Action item: Copy the lines below word for word, keeping every character and line break.

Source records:

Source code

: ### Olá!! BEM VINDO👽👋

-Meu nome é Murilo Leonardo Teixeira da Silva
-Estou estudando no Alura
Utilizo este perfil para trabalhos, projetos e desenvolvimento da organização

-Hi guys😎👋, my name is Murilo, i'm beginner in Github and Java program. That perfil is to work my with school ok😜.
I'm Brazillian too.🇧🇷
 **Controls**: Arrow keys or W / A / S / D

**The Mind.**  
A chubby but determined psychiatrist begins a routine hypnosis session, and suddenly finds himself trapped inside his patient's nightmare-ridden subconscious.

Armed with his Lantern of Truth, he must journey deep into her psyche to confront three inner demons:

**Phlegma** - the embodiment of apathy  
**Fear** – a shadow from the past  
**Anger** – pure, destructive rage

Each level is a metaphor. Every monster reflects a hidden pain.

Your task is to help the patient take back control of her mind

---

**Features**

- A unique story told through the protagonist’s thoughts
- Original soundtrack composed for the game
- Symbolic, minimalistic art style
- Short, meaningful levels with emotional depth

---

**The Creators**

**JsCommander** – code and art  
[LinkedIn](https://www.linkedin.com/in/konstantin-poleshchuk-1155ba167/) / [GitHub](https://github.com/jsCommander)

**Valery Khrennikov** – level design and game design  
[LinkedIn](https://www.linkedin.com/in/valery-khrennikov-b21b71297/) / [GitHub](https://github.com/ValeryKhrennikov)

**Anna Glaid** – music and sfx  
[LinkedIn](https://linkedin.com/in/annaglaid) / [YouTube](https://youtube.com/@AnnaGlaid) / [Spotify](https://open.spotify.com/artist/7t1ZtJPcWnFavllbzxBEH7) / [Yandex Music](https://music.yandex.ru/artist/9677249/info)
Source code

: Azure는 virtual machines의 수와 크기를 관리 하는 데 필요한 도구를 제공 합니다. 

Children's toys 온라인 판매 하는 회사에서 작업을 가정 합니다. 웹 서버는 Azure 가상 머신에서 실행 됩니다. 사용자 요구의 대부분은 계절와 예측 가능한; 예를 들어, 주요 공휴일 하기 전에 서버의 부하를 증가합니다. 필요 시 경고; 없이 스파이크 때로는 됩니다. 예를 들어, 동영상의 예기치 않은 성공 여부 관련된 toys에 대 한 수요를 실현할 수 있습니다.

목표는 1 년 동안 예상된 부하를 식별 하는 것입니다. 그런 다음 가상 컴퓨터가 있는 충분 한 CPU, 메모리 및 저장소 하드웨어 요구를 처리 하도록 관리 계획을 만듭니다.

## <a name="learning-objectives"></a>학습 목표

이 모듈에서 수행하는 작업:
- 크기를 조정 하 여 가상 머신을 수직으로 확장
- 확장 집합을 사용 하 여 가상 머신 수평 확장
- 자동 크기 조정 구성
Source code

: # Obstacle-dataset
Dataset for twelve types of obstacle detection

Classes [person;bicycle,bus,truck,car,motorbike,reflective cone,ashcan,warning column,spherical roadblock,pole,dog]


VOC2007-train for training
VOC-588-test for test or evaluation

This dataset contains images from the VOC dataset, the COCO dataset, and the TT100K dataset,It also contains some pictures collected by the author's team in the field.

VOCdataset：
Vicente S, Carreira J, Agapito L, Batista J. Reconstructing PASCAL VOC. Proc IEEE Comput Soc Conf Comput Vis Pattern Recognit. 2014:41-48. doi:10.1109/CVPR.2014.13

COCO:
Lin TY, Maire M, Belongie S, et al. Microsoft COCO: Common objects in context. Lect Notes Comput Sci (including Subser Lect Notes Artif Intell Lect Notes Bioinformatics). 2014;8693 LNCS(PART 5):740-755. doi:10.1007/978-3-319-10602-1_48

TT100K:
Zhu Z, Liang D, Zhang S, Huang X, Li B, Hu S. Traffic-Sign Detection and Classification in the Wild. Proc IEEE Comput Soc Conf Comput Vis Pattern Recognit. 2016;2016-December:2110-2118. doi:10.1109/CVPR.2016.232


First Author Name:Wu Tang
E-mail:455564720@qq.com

Result of this exercise:
Source code

: ### Olá!! BEM VINDO👽👋

-Meu nome é Murilo Leonardo Teixeira da Silva
-Estou estudando no Alura
Utilizo este perfil para trabalhos, projetos e desenvolvimento da organização

-Hi guys😎👋, my name is Murilo, i'm beginner in Github and Java program. That perfil is to work my with school ok😜.
I'm Brazillian too.🇧🇷
 **Controls**: Arrow keys or W / A / S / D

**The Mind.**  
A chubby but determined psychiatrist begins a routine hypnosis session, and suddenly finds himself trapped inside his patient's nightmare-ridden subconscious.

Armed with his Lantern of Truth, he must journey deep into her psyche to confront three inner demons:

**Phlegma** - the embodiment of apathy  
**Fear** – a shadow from the past  
**Anger** – pure, destructive rage

Each level is a metaphor. Every monster reflects a hidden pain.

Your task is to help the patient take back control of her mind

---

**Features**

- A unique story told through the protagonist’s thoughts
- Original soundtrack composed for the game
- Symbolic, minimalistic art style
- Short, meaningful levels with emotional depth

---

**The Creators**

**JsCommander** – code and art  
[LinkedIn](https://www.linkedin.com/in/konstantin-poleshchuk-1155ba167/) / [GitHub](https://github.com/jsCommander)

**Valery Khrennikov** – level design and game design  
[LinkedIn](https://www.linkedin.com/in/valery-khrennikov-b21b71297/) / [GitHub](https://github.com/ValeryKhrennikov)

**Anna Glaid** – music and sfx  
[LinkedIn](https://linkedin.com/in/annaglaid) / [YouTube](https://youtube.com/@AnnaGlaid) / [Spotify](https://open.spotify.com/artist/7t1ZtJPcWnFavllbzxBEH7) / [Yandex Music](https://music.yandex.ru/artist/9677249/info)
Source code

: Azure는 virtual machines의 수와 크기를 관리 하는 데 필요한 도구를 제공 합니다. 

Children's toys 온라인 판매 하는 회사에서 작업을 가정 합니다. 웹 서버는 Azure 가상 머신에서 실행 됩니다. 사용자 요구의 대부분은 계절와 예측 가능한; 예를 들어, 주요 공휴일 하기 전에 서버의 부하를 증가합니다. 필요 시 경고; 없이 스파이크 때로는 됩니다. 예를 들어, 동영상의 예기치 않은 성공 여부 관련된 toys에 대 한 수요를 실현할 수 있습니다.

목표는 1 년 동안 예상된 부하를 식별 하는 것입니다. 그런 다음 가상 컴퓨터가 있는 충분 한 CPU, 메모리 및 저장소 하드웨어 요구를 처리 하도록 관리 계획을 만듭니다.

## <a name="learning-objectives"></a>학습 목표

이 모듈에서 수행하는 작업:
- 크기를 조정 하 여 가상 머신을 수직으로 확장
- 확장 집합을 사용 하 여 가상 머신 수평 확장
- 자동 크기 조정 구성
Source code

: # Obstacle-dataset
Dataset for twelve types of obstacle detection

Classes [person;bicycle,bus,truck,car,motorbike,reflective cone,ashcan,warning column,spherical roadblock,pole,dog]


VOC2007-train for training
VOC-588-test for test or evaluation

This dataset contains images from the VOC dataset, the COCO dataset, and the TT100K dataset,It also contains some pictures collected by the author's team in the field.

VOCdataset：
Vicente S, Carreira J, Agapito L, Batista J. Reconstructing PASCAL VOC. Proc IEEE Comput Soc Conf Comput Vis Pattern Recognit. 2014:41-48. doi:10.1109/CVPR.2014.13

COCO:
Lin TY, Maire M, Belongie S, et al. Microsoft COCO: Common objects in context. Lect Notes Comput Sci (including Subser Lect Notes Artif Intell Lect Notes Bioinformatics). 2014;8693 LNCS(PART 5):740-755. doi:10.1007/978-3-319-10602-1_48

TT100K:
Zhu Z, Liang D, Zhang S, Huang X, Li B, Hu S. Traffic-Sign Detection and Classification in the Wild. Proc IEEE Comput Soc Conf Comput Vis Pattern Recognit. 2016;2016-December:2110-2118. doi:10.1109/CVPR.2016.232


First Author Name:Wu Tang
E-mail:455564720@qq.com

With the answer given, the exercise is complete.